Plus this is not a typlical use of some. It should be used just to check if an item match some criteria or not (as lookahead for other stuff).
guest271314 about 7 years

@ibrahimmahrir "Plus this is not a typlical use of some. It should be used just to check if an item match some criteria or not (as lookahead for other stuff)." ? What do you mean by "should be used"? There are no restrictions on use of Array.prototype methods for different tasks.
Nina Scholz about 7 years

you create all new reference by filtering an array. this looks a bit over the top for this purpose, even if there is not an object with the wanted id, you yield a new array.
guest271314 about 7 years

Why should a new array be created at each iteration at .forEach(), where requirement is to remove an object from existing array?
ibrahim mahrir about 7 years

@NinaScholz @guest271314 If you consider that the only other approach is to call forEach and splice on each found element, this will be the best.
guest271314 about 7 years

@ibrahimmahrir "If you consider that the only other approach is to call forEach and splice on each found element, this will be the best." That is not the only other possible approach. That is the pattern that you have selected to use. What do you mean by "best"? Creating a new array is not necessary to achieve expected result of removing an object from an existing array.
Nina Scholz about 7 years

@BarryWalsh, i don't know, if i am the right person, my proposal is below, but anyway do you need one original array and another without the specific id? or just one?
BarryWalsh about 7 years

@ibrahimmahrir I'm seeing something a bit odd so just want to make sure it isn't coming from something in your answer.

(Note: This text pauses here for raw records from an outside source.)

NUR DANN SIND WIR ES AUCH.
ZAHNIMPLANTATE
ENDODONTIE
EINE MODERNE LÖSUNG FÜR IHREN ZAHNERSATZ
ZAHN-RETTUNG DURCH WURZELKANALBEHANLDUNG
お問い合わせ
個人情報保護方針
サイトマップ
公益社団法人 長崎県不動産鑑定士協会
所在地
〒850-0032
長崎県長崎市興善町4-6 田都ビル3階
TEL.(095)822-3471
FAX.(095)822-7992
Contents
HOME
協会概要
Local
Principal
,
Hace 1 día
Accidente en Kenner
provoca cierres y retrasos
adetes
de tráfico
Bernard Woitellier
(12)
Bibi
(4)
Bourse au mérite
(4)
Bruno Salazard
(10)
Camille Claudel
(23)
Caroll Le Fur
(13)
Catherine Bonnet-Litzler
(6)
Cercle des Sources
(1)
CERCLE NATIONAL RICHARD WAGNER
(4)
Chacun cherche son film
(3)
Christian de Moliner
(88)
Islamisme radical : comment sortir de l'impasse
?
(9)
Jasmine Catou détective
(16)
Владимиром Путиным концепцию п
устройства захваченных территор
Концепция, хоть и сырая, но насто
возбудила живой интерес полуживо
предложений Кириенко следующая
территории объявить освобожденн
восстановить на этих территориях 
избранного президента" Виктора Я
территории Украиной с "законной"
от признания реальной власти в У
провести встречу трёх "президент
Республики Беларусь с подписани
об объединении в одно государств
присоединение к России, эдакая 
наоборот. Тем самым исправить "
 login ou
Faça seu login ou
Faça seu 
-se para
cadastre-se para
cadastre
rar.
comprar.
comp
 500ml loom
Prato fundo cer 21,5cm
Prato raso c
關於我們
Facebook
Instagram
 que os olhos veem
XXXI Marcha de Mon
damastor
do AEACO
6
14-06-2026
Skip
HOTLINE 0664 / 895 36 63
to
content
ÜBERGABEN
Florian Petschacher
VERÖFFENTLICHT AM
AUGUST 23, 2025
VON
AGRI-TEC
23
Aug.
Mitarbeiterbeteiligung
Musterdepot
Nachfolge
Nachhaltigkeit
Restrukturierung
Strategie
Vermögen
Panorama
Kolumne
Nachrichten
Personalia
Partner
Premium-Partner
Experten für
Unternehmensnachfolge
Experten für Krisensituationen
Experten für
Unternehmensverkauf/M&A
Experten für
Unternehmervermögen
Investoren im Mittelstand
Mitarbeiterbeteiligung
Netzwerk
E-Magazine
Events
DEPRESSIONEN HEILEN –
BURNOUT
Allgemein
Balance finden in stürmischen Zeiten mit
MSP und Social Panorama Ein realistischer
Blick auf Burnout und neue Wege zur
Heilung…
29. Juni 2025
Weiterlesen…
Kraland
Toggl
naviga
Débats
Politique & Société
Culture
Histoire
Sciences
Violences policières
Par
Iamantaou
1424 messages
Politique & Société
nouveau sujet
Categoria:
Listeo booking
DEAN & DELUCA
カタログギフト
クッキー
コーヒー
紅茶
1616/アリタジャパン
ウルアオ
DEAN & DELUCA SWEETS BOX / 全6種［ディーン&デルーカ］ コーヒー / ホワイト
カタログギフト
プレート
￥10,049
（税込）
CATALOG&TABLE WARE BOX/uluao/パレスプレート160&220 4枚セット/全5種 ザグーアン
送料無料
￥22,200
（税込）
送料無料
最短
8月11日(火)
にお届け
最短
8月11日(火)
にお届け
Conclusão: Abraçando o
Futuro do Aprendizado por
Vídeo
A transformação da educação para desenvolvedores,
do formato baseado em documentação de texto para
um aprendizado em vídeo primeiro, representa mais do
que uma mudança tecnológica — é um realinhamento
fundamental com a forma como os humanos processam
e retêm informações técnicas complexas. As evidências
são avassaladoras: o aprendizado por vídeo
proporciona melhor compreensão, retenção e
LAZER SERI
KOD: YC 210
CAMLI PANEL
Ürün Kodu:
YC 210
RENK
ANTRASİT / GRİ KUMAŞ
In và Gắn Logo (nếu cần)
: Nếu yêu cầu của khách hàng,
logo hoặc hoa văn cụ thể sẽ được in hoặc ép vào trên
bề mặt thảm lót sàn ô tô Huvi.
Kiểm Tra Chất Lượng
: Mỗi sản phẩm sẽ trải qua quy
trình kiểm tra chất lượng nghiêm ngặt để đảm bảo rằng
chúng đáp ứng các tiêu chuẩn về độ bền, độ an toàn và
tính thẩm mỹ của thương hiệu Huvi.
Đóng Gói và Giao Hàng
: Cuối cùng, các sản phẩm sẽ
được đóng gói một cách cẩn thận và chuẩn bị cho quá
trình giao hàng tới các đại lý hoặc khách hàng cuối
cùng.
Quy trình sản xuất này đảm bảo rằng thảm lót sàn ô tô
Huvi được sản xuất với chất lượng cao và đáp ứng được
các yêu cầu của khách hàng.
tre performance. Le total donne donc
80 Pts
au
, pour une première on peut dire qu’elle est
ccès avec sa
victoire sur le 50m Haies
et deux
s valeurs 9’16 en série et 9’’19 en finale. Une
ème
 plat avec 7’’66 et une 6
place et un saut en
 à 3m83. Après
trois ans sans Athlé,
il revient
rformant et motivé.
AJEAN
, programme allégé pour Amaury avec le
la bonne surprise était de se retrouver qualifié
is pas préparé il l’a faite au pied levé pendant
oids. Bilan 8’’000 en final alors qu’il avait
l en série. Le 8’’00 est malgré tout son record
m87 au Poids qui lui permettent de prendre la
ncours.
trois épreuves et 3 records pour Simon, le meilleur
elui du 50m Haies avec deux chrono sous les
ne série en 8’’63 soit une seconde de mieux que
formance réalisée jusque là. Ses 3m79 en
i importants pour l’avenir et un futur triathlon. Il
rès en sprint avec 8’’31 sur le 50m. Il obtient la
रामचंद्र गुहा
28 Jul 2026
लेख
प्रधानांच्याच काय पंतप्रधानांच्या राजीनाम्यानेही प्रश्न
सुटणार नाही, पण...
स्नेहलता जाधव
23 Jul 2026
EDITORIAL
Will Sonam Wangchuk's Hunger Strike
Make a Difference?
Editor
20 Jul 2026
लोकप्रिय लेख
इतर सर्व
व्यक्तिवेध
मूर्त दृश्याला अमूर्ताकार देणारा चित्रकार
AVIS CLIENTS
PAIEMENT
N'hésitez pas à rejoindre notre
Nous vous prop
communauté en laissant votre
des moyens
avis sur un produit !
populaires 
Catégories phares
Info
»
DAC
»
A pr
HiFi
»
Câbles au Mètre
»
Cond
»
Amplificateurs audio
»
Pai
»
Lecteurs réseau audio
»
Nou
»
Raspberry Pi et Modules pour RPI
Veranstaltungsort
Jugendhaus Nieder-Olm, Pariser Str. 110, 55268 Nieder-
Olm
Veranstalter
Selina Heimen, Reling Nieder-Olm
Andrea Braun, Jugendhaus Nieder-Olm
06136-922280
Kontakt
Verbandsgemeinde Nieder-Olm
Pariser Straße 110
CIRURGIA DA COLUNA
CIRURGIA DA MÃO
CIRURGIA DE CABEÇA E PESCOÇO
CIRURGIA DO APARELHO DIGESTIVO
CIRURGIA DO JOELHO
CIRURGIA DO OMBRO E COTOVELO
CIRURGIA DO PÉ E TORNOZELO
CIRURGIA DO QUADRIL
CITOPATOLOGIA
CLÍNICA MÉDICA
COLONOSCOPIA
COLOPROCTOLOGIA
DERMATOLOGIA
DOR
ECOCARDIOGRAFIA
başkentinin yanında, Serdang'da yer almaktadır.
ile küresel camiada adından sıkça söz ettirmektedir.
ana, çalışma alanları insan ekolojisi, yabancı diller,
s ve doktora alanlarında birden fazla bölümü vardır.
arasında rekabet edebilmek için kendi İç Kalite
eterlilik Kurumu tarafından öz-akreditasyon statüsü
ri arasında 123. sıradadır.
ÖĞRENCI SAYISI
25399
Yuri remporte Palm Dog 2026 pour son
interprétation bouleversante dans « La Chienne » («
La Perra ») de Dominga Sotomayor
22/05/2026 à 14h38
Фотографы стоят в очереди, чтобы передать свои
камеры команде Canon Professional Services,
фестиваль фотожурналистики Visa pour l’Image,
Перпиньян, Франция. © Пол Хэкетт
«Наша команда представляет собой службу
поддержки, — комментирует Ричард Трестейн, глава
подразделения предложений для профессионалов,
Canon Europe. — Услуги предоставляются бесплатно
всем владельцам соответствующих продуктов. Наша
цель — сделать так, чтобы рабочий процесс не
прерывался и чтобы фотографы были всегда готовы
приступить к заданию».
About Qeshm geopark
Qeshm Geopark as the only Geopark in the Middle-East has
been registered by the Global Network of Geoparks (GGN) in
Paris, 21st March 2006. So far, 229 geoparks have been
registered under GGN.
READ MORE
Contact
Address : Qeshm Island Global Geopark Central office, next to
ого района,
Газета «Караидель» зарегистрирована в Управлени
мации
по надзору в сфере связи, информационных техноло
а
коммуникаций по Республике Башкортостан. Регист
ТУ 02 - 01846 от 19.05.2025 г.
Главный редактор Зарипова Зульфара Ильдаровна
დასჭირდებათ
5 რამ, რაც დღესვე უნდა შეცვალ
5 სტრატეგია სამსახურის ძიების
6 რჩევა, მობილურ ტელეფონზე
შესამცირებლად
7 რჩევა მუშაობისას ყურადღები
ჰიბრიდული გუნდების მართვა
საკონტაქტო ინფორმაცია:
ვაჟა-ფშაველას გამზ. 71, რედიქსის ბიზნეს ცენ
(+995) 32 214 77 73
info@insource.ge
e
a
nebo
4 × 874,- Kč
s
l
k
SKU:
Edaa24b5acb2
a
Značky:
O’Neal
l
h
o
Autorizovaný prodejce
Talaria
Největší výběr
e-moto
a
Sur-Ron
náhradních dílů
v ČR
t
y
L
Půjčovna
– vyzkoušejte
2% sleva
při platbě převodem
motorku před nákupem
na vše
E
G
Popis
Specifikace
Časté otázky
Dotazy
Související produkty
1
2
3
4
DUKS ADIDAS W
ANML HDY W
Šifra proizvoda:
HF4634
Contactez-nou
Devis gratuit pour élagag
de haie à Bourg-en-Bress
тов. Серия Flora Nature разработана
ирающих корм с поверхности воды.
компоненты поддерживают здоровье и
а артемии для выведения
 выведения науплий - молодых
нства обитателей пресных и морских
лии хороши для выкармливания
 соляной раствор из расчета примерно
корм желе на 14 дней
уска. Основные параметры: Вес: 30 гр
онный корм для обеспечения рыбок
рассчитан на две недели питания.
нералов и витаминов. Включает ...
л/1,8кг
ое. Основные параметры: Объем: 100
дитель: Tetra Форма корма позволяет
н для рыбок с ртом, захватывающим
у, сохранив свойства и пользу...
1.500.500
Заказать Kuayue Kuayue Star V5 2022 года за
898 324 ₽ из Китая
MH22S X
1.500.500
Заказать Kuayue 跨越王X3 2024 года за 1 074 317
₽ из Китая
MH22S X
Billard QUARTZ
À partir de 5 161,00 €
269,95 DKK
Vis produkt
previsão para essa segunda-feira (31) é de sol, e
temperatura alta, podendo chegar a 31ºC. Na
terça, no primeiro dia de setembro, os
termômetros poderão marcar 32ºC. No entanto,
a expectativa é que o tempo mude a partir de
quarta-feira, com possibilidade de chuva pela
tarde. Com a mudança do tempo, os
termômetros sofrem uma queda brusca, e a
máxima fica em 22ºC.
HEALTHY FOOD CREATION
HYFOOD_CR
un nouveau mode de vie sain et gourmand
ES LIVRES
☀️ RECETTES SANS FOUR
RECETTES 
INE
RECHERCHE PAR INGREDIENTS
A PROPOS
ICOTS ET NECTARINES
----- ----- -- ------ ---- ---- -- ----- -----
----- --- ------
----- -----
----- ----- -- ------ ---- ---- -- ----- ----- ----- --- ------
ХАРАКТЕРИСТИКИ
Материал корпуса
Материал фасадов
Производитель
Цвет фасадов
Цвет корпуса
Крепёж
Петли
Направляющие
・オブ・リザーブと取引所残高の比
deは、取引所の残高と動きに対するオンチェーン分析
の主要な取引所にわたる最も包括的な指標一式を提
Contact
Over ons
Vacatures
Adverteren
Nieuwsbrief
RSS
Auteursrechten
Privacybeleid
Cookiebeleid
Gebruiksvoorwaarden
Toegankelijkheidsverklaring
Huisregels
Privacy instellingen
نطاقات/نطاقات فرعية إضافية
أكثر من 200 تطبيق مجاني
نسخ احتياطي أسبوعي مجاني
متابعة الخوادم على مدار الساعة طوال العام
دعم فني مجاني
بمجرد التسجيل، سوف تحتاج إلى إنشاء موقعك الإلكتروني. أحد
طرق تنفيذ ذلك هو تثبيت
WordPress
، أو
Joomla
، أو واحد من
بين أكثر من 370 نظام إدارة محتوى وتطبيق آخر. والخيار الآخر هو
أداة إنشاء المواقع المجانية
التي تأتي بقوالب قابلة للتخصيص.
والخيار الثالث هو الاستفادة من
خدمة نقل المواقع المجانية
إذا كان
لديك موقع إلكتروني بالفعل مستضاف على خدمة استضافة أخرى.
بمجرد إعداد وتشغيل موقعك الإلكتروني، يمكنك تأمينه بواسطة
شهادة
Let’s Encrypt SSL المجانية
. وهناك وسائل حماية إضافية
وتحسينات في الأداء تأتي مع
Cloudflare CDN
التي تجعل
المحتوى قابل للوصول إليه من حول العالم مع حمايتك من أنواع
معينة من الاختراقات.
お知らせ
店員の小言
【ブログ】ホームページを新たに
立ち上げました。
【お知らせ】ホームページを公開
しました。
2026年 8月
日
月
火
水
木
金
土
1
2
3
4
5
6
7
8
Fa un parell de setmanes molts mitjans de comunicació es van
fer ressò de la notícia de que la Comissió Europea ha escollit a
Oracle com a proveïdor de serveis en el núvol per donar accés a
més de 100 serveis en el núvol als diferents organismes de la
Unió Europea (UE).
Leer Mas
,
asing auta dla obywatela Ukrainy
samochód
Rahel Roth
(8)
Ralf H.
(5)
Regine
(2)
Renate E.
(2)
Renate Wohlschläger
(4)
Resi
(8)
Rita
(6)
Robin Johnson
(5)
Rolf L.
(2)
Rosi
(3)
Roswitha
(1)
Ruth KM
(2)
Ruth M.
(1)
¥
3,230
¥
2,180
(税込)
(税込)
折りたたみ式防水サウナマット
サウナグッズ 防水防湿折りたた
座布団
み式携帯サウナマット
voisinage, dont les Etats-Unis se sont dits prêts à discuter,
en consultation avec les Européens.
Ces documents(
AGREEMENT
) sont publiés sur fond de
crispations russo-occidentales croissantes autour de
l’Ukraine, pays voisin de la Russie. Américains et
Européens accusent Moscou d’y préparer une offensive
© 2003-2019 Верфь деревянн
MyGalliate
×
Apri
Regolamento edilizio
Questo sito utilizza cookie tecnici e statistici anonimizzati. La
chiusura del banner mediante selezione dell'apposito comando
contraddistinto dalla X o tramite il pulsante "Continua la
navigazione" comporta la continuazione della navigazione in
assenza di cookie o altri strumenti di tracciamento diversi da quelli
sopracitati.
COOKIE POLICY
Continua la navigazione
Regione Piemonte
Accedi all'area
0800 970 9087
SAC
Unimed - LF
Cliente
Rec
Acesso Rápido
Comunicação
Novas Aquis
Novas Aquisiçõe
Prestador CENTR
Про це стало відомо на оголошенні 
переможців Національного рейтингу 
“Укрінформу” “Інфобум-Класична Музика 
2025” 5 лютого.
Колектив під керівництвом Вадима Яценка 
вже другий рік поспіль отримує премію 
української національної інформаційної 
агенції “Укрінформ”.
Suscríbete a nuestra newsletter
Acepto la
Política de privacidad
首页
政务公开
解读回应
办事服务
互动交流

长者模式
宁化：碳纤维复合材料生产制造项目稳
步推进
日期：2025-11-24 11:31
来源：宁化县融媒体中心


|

For some reason when I run that it overwrites the value of two different arrays with the same value. So I have two variables with the same value initially, one will store the filtered version. But when I run that function without referencing the other variable both are updated. It's really weird – BarryWalsh 9 mins ago
BarryWalsh about 7 years

@NinaScholz whoops, sorry about that. I'll try that now cheers!
ibrahim mahrir about 7 years

@BarryWalsh you want the result to be stored in a new array and not overriding the original?